While Speaker Nancy Pelosi (D-Calif.) cannot utter the noun “wall” without appending the adjective “immoral,” Israel’s border wall with Egypt has done more than prevent terrorists and illegal immigrants from entering. It has virtually ended the scourge of human trafficking that was flourishing alongside economic migration prior to the wall’s construction. Since construction of the Sinai border wall, human trafficking has declined by 99 percent.

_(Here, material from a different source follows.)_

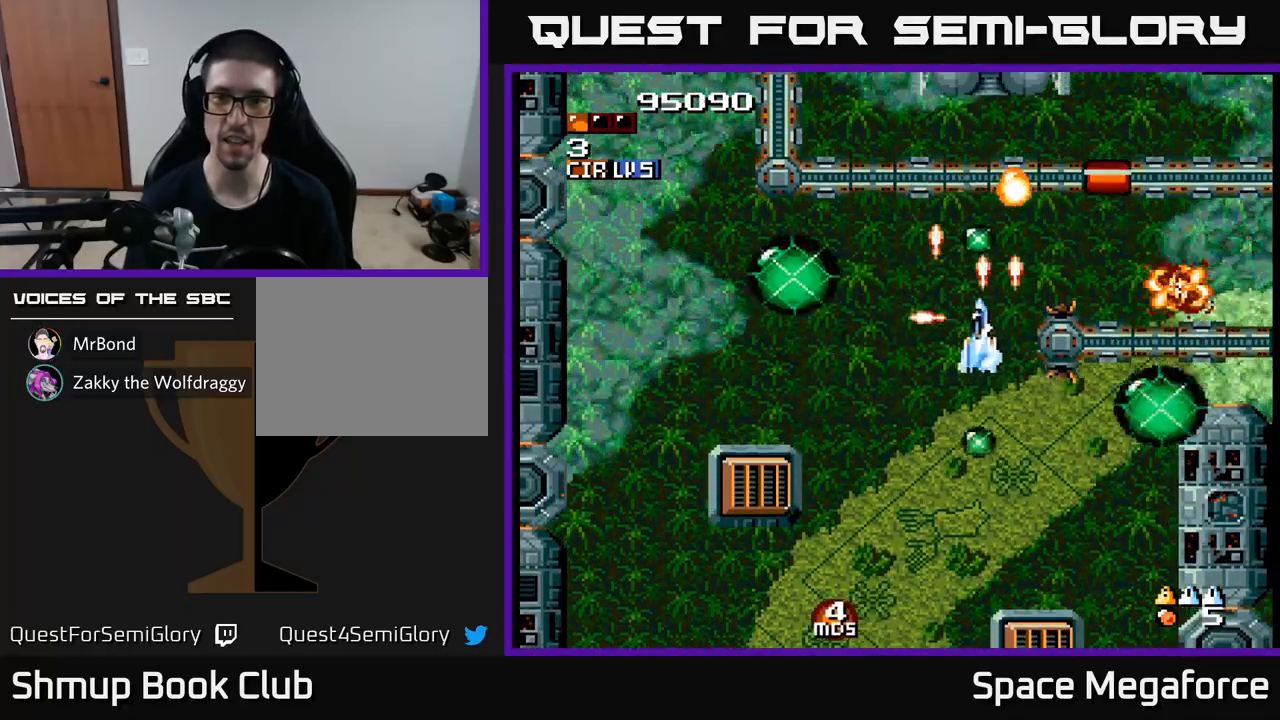
{"buttons": ["X"], "events": [[67, "DPAD_UP", "down"], [100, "DPAD_LEFT", "up"], [117, "DPAD_RIGHT", "down"], [167, "DPAD_UP", "up"], [283, "DPAD_RIGHT", "up"]]}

Dramatically reducing the number of mass murder at the hands of terrorists, virtually ending human trafficking, and deterring economic migrants from putting their lives in jeopardy is the antithesis of immorality. Israel Defense Forces Colonel Danny Tirza, who spearheaded his country’s wall projects, stated flatly that the walls have “saved so many lives.” The structures are as much a psychological deterrent as they are physical ones. “People have to know where the line is and if they cross the line they are breaking the law. People need to understand it’s not open to everyone,” Tirza said.

Like many security experts in this country, including President Obama’s Border Patrol Chief Mark Morgan who is “begging [President Trump] to stay the course,” Tirza believes that border barriers are a basic prerogative of sovereignty. “The people of a country have the right to choose who is coming to your country and who is not,” he said.

The suddenly cost conscious Speaker Pelosi and her Senate counterpart, Minority Leader Chuck Schumer (D-N.Y.), might want to look at how Israel got the job done at a fraction of the cost of what is being proposed along our southern border. Aside from the costs saved on providing services to people who enter illegally, the security brought about by the border walls have also been an economic windfall. Before the wall, “We had so many terror attacks before that nobody wanted to invest in Israel,” stated Tirza. Since the wall, Israel’s economy has boomed. GDP has grown by about 150 percent, from $121 billion to about $300 billion, meaning that the border walls have paid for themselves many times over.

Walls that protect people’s lives, deter human smuggling and trafficking, and produce economic growth are not immoral. Standing in the way of these benefits, while leaving hundreds of thousands of government workers and the people who depend on their services in limbo, is.

Ira Mehlman is media director at the Federation for American Immigration Reform (FAIR), a nonprofit group that advocates for legal immigration.


The views and opinions expressed in this commentary are those of the author and do not reflect the official position of The Daily Caller.